**Source extract:**
This .ipynb file helps us decide which tokenisation model is better . The code was found online but we applyed it to our own code and especially our own data

# STEP 3-Challenging tokenisation

We needed to prove which tokeniser gave us better results for most languages not only the ones we know . We decided to compare them using the codee below:

In [5]:
import numpy as np
import pandas as pd
import os, warnings
warnings.filterwarnings('ignore')


import tensorflow as tf
from tensorflow.keras.layers import Dense, Input
from tensorflow.keras.models import Model
from tensorflow.keras.optimizers import Adam


from transformers import BertTokenizer, TFBertModel               #BERT
from transformers import DistilBertTokenizer, TFDistilBertModel    #DistilBERT
from transformers import XLMRobertaTokenizer, TFXLMRobertaModel    #XLM-RoBERTa


from sklearn.model_selection import train_test_split


import gc

from tabulate import tabulate

os.environ["WANDB_API_KEY"] = "0"

In [6]:
def Init_TPU():

    try:
        resolver = tf.distribute.cluster_resolver.TPUClusterResolver()
        tf.config.experimental_connect_to_cluster(resolver)
        tf.tpu.experimental.initialize_tpu_system(resolver)
        strategy = tf.distribute.experimental.TPUStrategy(resolver)
        REPLICAS = strategy.num_replicas_in_sync
        print("Connected to TPU Successfully:\n TPUs Initialised with Replicas:",REPLICAS)

        return strategy

    except ValueError:

        print("Connection to TPU Falied")
        print("Using default strategy for CPU and single GPU")
        strategy = tf.distribute.get_strategy()

        return strategy

strategy=Init_TPU()

Connection to TPU Falied
Using default strategy for CPU and single GPU


In [7]:

train_url = os.path.join('train_cleaned_numeric_labels.csv')
train_data = pd.read_csv(train_url, header='infer')
gc.collect()

4116

In [8]:
# Transformer Model Name
Bert_model = 'bert-base-multilingual-cased'
distilBert_model = 'distilbert-base-multilingual-cased'
xlmRoberta_model = 'jplu/tf-xlm-roberta-base'

# Define Tokenizer for each
Bert_toknzr = BertTokenizer.from_pretrained(Bert_model)

**Given information:**
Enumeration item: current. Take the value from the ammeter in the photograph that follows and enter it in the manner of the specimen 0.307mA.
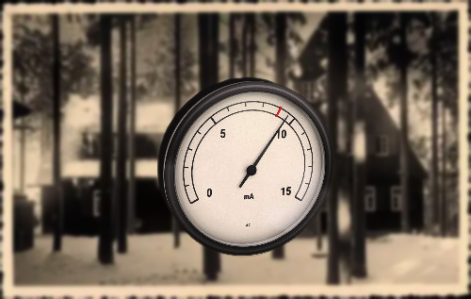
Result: 9.5mA
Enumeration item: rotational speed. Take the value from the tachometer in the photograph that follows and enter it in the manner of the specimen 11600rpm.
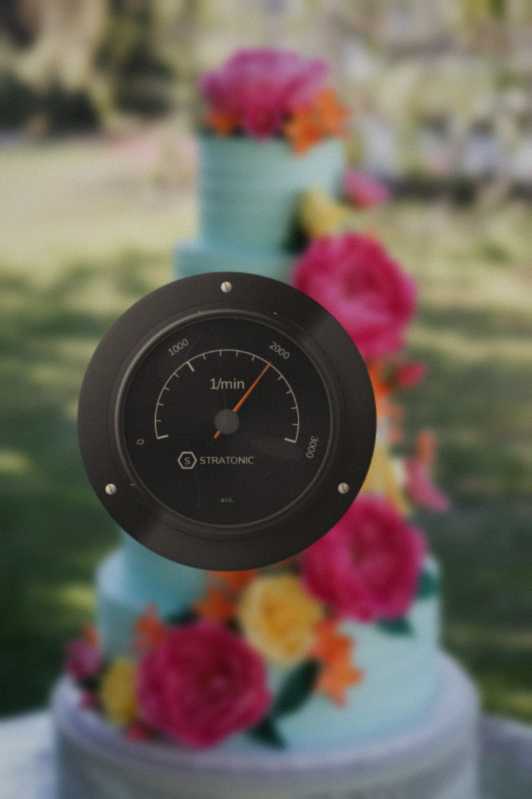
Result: 2000rpm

**Work item:**
In the tokenizer-comparison notebook, which pretrained model name is assigned to the DistilBERT variable?

**Response area:**
distilbert-base-multilingual-cased